UN MONDE de Laura Wandel

Au programme d’hier : alerte harcèlement scolaire à « Un Certain Regard » avec la pépite belge de la sélection : Un Monde.

Ce monde, c’est le playground du titre anglais : la cour de récré où la petite Nora se pointe tous les matins en compagnie de son grand frère, Abel. Leur papa, interprété par le toujours juste Karim Leklou, les accompagne et vient les chercher à l’école tous les matins et tous les soirs, parce qu’il ne travaille pas – à l’école, on apprendra bientôt à Nora ce que c’est qu’un “chômeur”. Les enfants appellent leurs sandwiches de midi des “tartines” parce que l’on est en Belgique, mais on n’en saura pas beaucoup plus sur un contexte social qui n’intéresse pas Laura Wandel, la réalisatrice, beaucoup plus que ça. Son premier film, elle fait plutôt confiance à la mise en scène pour lui donner une autre dimension. La caméra est toujours à hauteur de Nora, Wandel collant à son héroïne comme Laszlo Nemes le faisait à ses héros dans les camps de la mort ou le Budapest d’avant-guerre. Au son, le brouhaha infernal de la cour de récré est à peine interrompu par le faux calme assourdissant de la piscine ou du gymnase, ou encore les injonctions à jouer, à suivre, à manger, à sauter… Nora a peur d’aller à l’école, et Wandel s’échine donc à transmettre cette émotion lointaine mais pas tout à fait étrangère au spectateur en collant sa petite héroïne. Depuis son point de vue, les adultes sont réduits à leurs interventions, presque en hors champ.

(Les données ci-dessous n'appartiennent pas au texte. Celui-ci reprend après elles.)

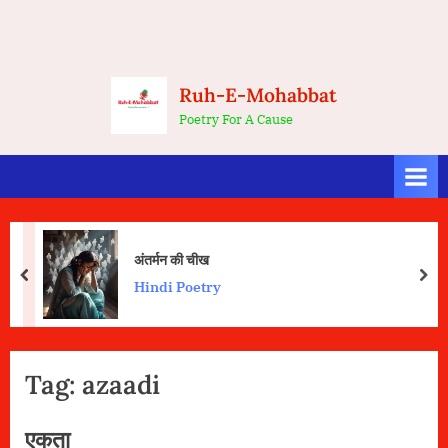
Ruh-E-Mohabbat
Poetry For A Cause
अंतर्मन की चीख
prev
nex
Hindi Poetry
Tag:
azaadi
एकता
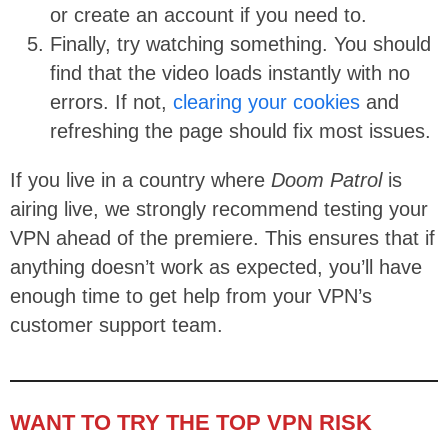
or create an account if you need to.
Finally, try watching something. You should
find that the video loads instantly with no
errors. If not,
clearing your cookies
and
refreshing the page should fix most issues.
If you live in a country where
Doom Patrol
is
airing live, we strongly recommend testing your
VPN ahead of the premiere. This ensures that if
anything doesn’t work as expected, you’ll have
enough time to get help from your VPN’s
customer support team.
WANT TO TRY THE TOP VPN RISK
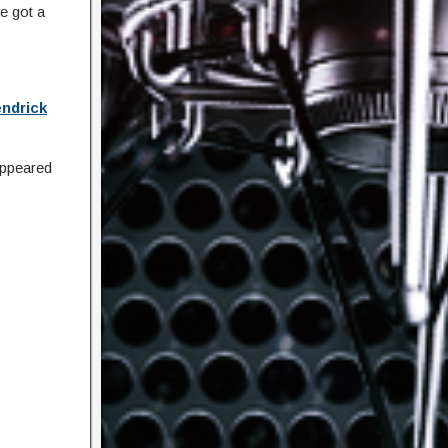
e got a
ndrick
ppeared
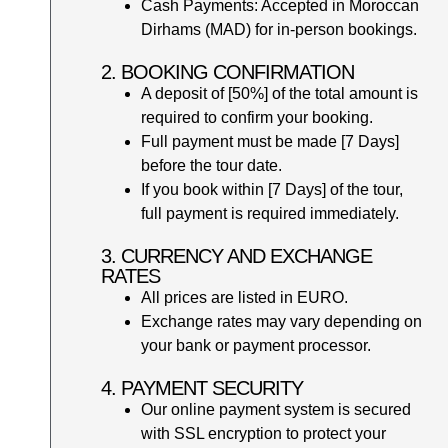
Cash Payments: Accepted in Moroccan
Dirhams (MAD) for in-person bookings.
2. BOOKING CONFIRMATION
A deposit of [50%] of the total amount is
required to confirm your booking.
Full payment must be made [7 Days]
before the tour date.
If you book within [7 Days] of the tour,
full payment is required immediately.
3. CURRENCY AND EXCHANGE
RATES
All prices are listed in EURO.
Exchange rates may vary depending on
your bank or payment processor.
4. PAYMENT SECURITY
Our online payment system is secured
with SSL encryption to protect your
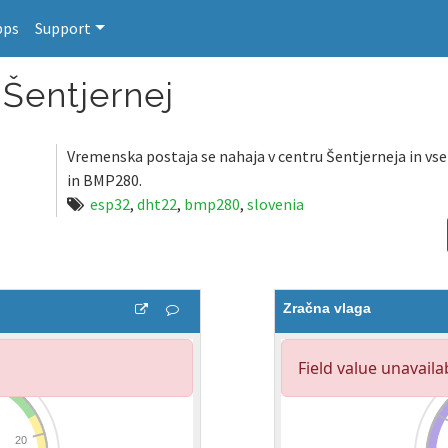
pps
Support
Šentjernej
Vremenska postaja se nahaja v centru Šentjerneja in vs
in BMP280.
esp32
,
dht22
,
bmp280
,
slovenia
Zračna vlaga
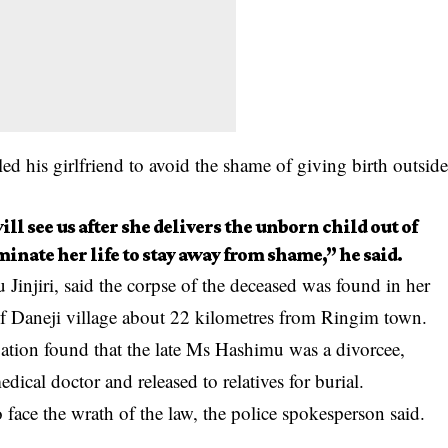
d his girlfriend to avoid the shame of giving birth outsid
ll see us after she delivers the unborn child out of
minate her life to stay away from shame,” he said.
Jinjiri, said the corpse of the deceased was found in her
 of Daneji village about 22 kilometres from Ringim town.
igation found that the late Ms Hashimu was a divorcee,
dical doctor and released to relatives for burial.
face the wrath of the law, the police spokesperson said.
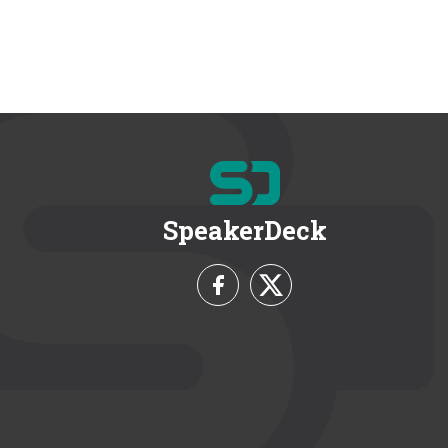
SpeakerDeck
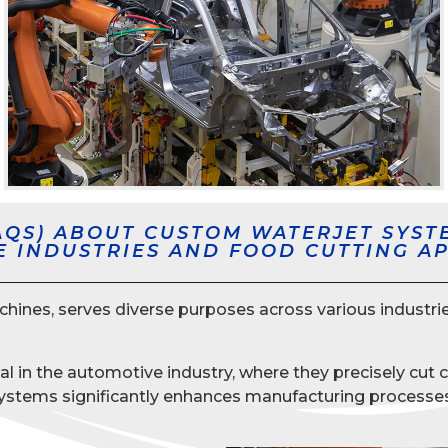
AQS) ABOUT CUSTOM WATERJET SYST
E INDUSTRIES AND FOOD CUTTING A
es, serves diverse purposes across various industries, 
ial in the automotive industry, where they precisely cut
t systems significantly enhances manufacturing processe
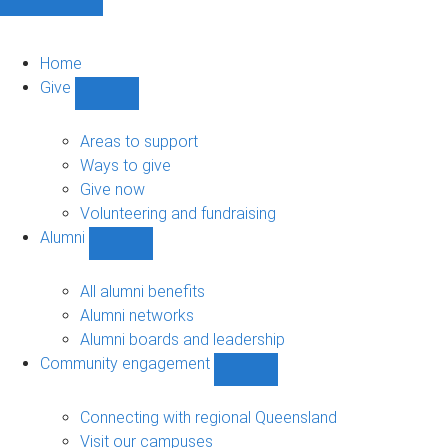
Home
Give
Show
Give
sub-
Areas to support
navigation
Ways to give
Give now
Volunteering and fundraising
Alumni
Show
Alumni
sub-
All alumni benefits
navigation
Alumni networks
Alumni boards and leadership
Community engagement
Show
Community
engagement
Connecting with regional Queensland
sub-
Visit our campuses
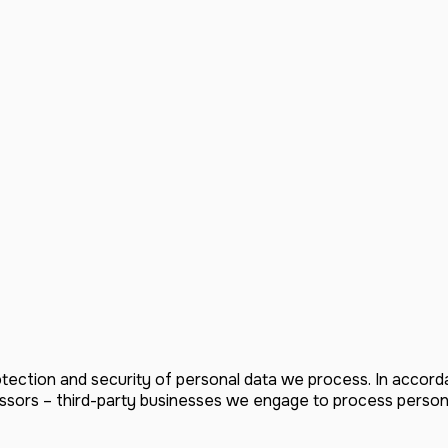
tection and security of personal data we process. In accor
ssors – third-party businesses we engage to process personal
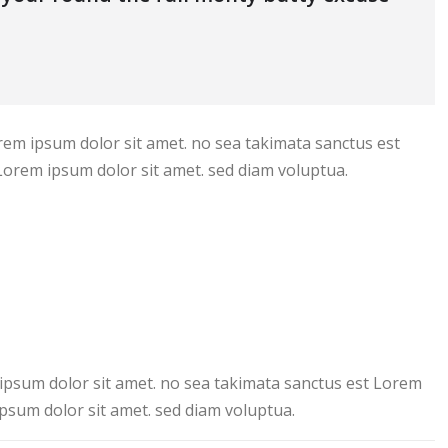
rem ipsum dolor sit amet. no sea takimata sanctus est
Lorem ipsum dolor sit amet. sed diam voluptua.
ipsum dolor sit amet. no sea takimata sanctus est Lorem
psum dolor sit amet. sed diam voluptua.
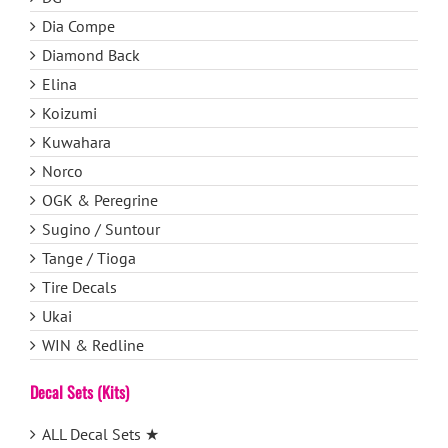
Dia Compe
Diamond Back
Elina
Koizumi
Kuwahara
Norco
OGK & Peregrine
Sugino / Suntour
Tange / Tioga
Tire Decals
Ukai
WIN & Redline
Decal Sets (Kits)
ALL Decal Sets ★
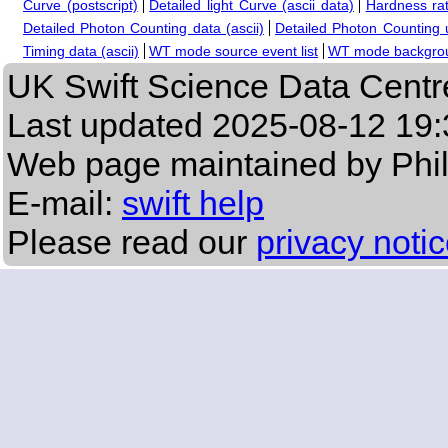
Curve (postscript)
Detailed light Curve (ascii data)
Hardness rat
Detailed Photon Counting data (ascii)
Detailed Photon Counting up
Timing data (ascii)
WT mode source event list
WT mode backgroun
UK Swift Science Data Centr
Last updated
2025-08-12 19:
Web page maintained by Phi
E-mail:
swift help
Please read our
privacy noti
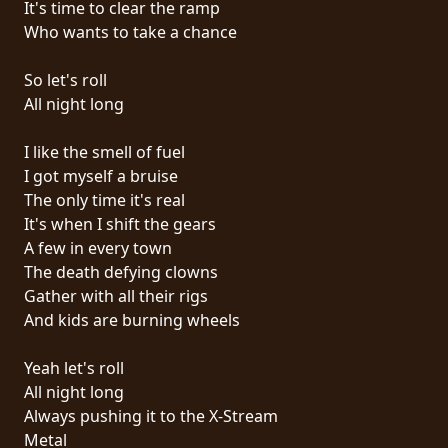
It's time to clear the ramp
PRESSE
Who wants to take a chance
PIGGY
So let's roll
CONTACT
All night long
CONNEXION
I like the smell of fuel
I got myself a bruise
The only time it's real
It's when I shift the gears
NOUS
A few in every town
SOMMES
The death defying clowns
CONDITIONS
CONNECTÉS
Gather with all their rigs
D'UTILISATION
And kids are burning wheels
POLITIQUE
Yeah let's roll
DE
All night long
CONFIDENTIALITÉ
Always pushing it to the X-Stream
Metal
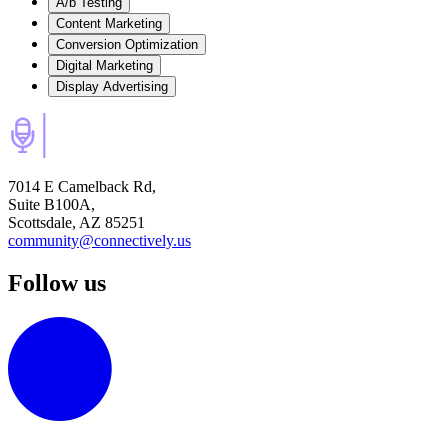
A/b Testing
Content Marketing
Conversion Optimization
Digital Marketing
Display Advertising
7014 E Camelback Rd,
Suite B100A,
Scottsdale, AZ 85251
community@connectively.us
Follow us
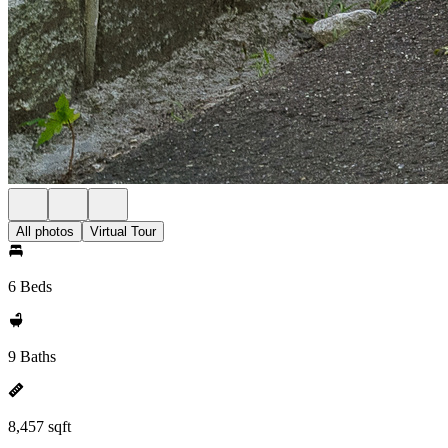
All photos
Virtual Tour
6 Beds
9 Baths
8,457 sqft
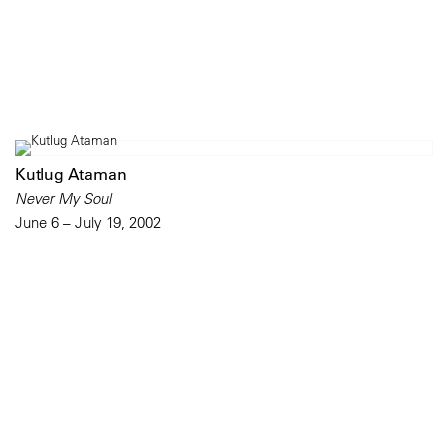
Kutlug Ataman
Never My Soul
June 6 – July 19, 2002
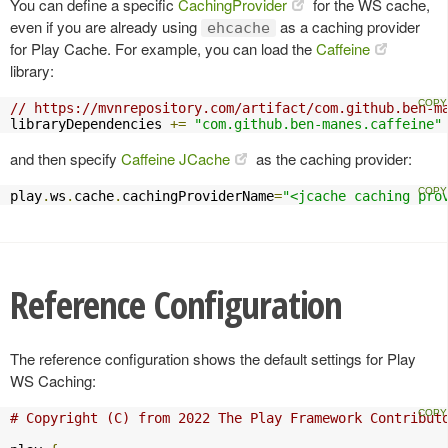
You can define a specific
CachingProvider
for the WS cache,
even if you are already using
as a caching provider
ehcache
for Play Cache. For example, you can load the
Caffeine
library:
// https://mvnrepository.com/artifact/com.github.ben-m
libraryDependencies 
+=
"com.github.ben-manes.caffeine"
and then specify
Caffeine JCache
as the caching provider:
play
.
ws
.
cache
.
cachingProviderName
=
"<jcache caching pro
Reference Configuration
The reference configuration shows the default settings for Play
WS Caching:
# Copyright (C) from 2022 The Play Framework Contribut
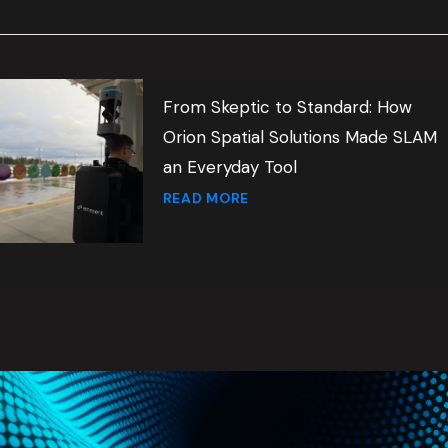
From Skeptic to Standard: How
Orion Spatial Solutions Made SLAM
an Everyday Tool
READ MORE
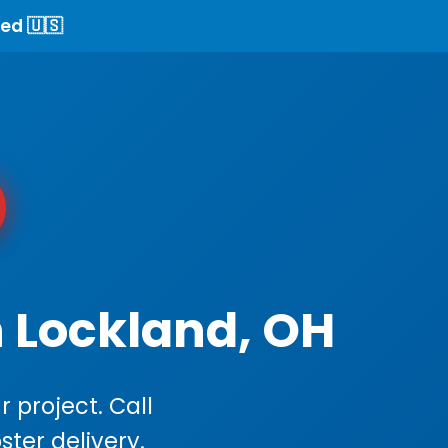
ed 🇺🇸
n Lockland, OH
 project. Call
ster delivery.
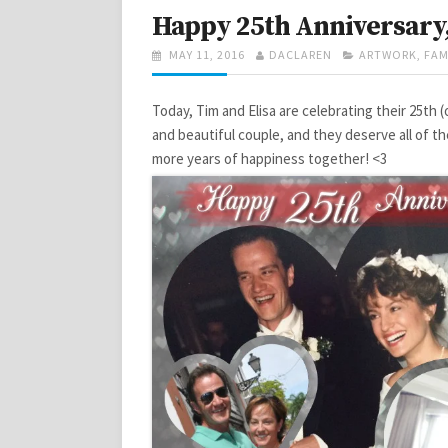
Happy 25th Anniversary,
POSTED
AUTHOR
CATEGORIES
MAY 11, 2016
DACLAREN
ARTWORK
,
FAM
ON
Today, Tim and Elisa are celebrating their 25th 
and beautiful couple, and they deserve all of th
more years of happiness together! <3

Quand Nora comprend qu’Abel est victime des grands de la classe, elle se retrouve vite écartelée entre son frère qui lui supplie de se taire, son père qui s’inquiète et les surveillants ou enseignants qui ont bien du mal à intervenir. Nora trouve petit à petit sa place dans cette école primaire qu’elle découvre, tente d’aider son frère comme elle peut, de maintenir son père à distance, aussi, et la mise en scène permet à ces enjeux qui pourraient petits ou enfantins saisir le spectateur aux tripes. Pour sa façon de traiter une problématique sociétale pas évidente (le harcèlement scolaire, donc) comme un thriller, Un Monde rappelle aux cinéphiles à la mémoire courte le tout aussi réussi Jusqu’à la garde (Xavier Legrand, 2017), qui appliquait un dispositif similaire aux violences domestiques. Et si le film ne dure que 73 petites minutes, rien à voir avec la paresse dont on peut soupçonner certains réalisateurs de comédies à high concept : Wandel n’avait simplement pas besoin d’une minute de plus pour nouer et dénouer les enjeux émotionnels de son intrigue. Un petit film qui restera et une jeune réalisatrice… Déjà grande.